If the heap usage was high, and drops enough (maybe also needs to stay low for some time period), then Oracle's JVM will release some of the pages back to the OS using madvise, so they go back to using neither RAM nor swap space. On the one hand, the JVM should avoid repeatedly releasing pages back to the OS and then page faulting them back in moments later, but on the other, it shouldn't hold on to pages forever just because it needed them for a short time.

rini17 · on Jan 24, 2021

This has no relevance to parent's issue: how to avoid reads that cause expensive page faults when writing to a file-backed page.

KMag · on Jan 25, 2021

Yea, I misread "issues" as "uses". Sorry.

monocasa · on Jan 23, 2021

As other have said, you need hardware support to do this similarly to how GPUs do it.

That being said, that hardware support exists with NVDIMMs.

ww520 · on Jan 23, 2021

I believe GPU solves this by having read only and write only buffers in the rendering pipeline.

KMag · on Jan 23, 2021

I think the main problem with mmap'd writes is that they're blocking and synchronous.

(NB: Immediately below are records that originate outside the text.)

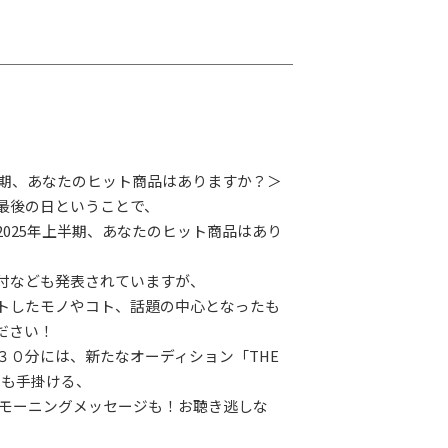
上半期、あなたのヒット商品はありますか？＞
最後の日ということで、
2025年上半期、あなたのヒット商品はあり
付なども発表されていますが、
トしたモノやコト、話題の中心となったも
ださい！
３０分には、新たなオーディション「THE
CE」も手掛ける、
んのモーニングメッセージも！お聴き逃しな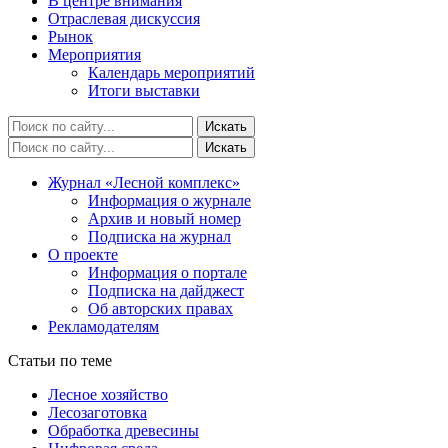
В центре внимания
Отраслевая дискуссия
Рынок
Мероприятия
Календарь мероприятий
Итоги выставки
Журнал «Лесной комплекс»
Информация о журнале
Архив и новый номер
Подписка на журнал
О проекте
Информация о портале
Подписка на дайджест
Об авторских правах
Рекламодателям
Статьи по теме
Лесное хозяйство
Лесозаготовка
Обработка древесины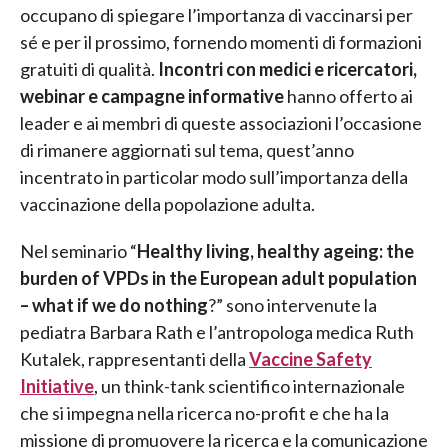
occupano di spiegare l’importanza di vaccinarsi per
sé e per il prossimo, fornendo momenti di formazioni
gratuiti di qualità.
Incontri con medici e ricercatori,
webinar e campagne informative
hanno offerto ai
leader e ai membri di queste associazioni l’occasione
di rimanere aggiornati sul tema, quest’anno
incentrato in particolar modo sull’importanza della
vaccinazione della popolazione adulta.
Nel seminario “
Healthy living, healthy ageing: the
burden of VPDs in the European adult population
– what if we do nothing
?” sono intervenute la
pediatra Barbara Rath e l’antropologa medica Ruth
Kutalek, rappresentanti della
Vaccine Safety
Initiative
, un think-tank scientifico internazionale
che si impegna nella ricerca no-profit e che ha la
missione di promuovere la ricerca e la comunicazione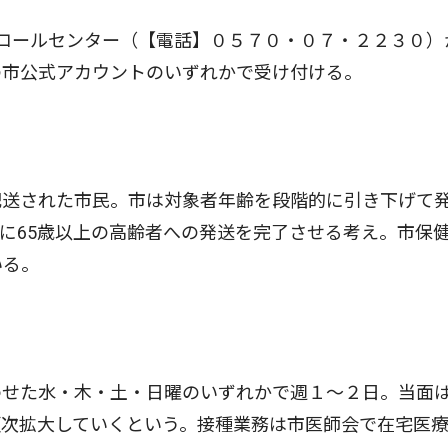
コールセンター（【電話】０５７０・０７・２２３０）
の市公式アカウントのいずれかで受け付ける。
送された市民。市は対象者年齢を段階的に引き下げて
に65歳以上の高齢者への発送を完了させる考え。市保
いる。
せた水・木・土・日曜のいずれかで週１〜２日。当面
順次拡大していくという。接種業務は市医師会で在宅医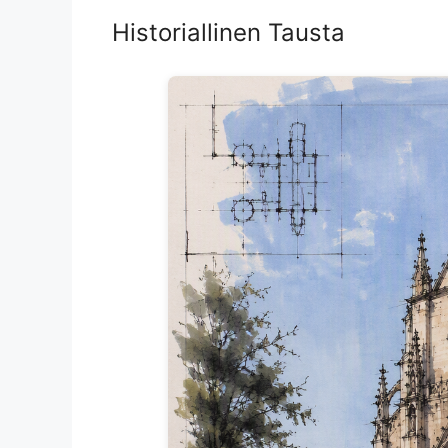
Historiallinen Tausta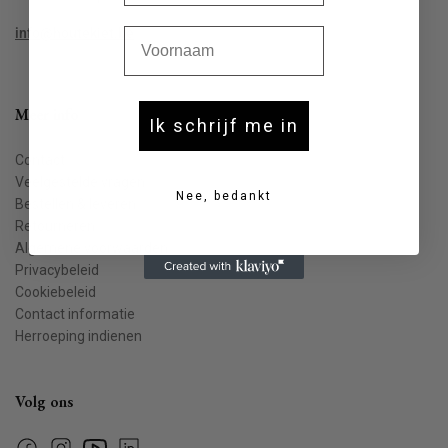
Voornaam
info@houtekiet.be
Meer info
Ik schrijf me in
Contact
Veelgestelde vragen
Nee, bedankt
Bestellen & leveren
Retourneren
Algemene voorwaarden
Privacybeleid
Cookiebeleid
Contact informatie
Herroeping indienen
Volg ons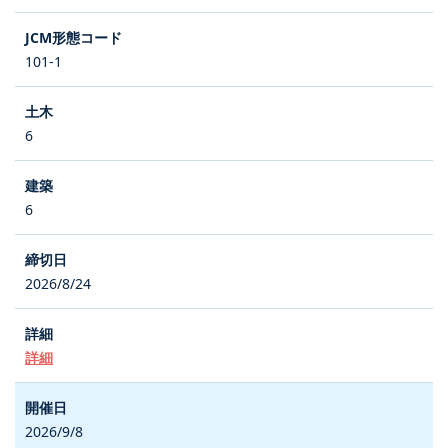
101-1
6
6
2026/8/24
詳細
2026/9/8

I presume most database record writes are smaller than a page. In that case, other methods (unless you're using O_DIRECT, which ads its own difficulties) still have the kernel read a whole page of memory into the page cache before writing the selected bytes. So, unless you're using O_DIRECT for your writes, you're still triggering the exact same read-modify-write, it's just that with the file APIs you can use async I/O or use select/poll/epoll/kqueue, etc. to avoid these necessary reads from blocking your writer thread.

tayo42 · on Jan 23, 2021

Is the trade off in varnish worth it? Workloads for a cache should be pretty read heavy, writes should be infrequent unless it's being filled for the first time

perbu · on Jan 24, 2021

For the general case? No. Varnish retained it's mmap backend so you could still chose to use it if you have a load that required it.

For the general case, where writes are somewhat frequent and the dataset is pretty small the malloc backend was a lot more performant, once we figured out the the default implementation of malloc in Glibc was pretty shit (wrt overhead).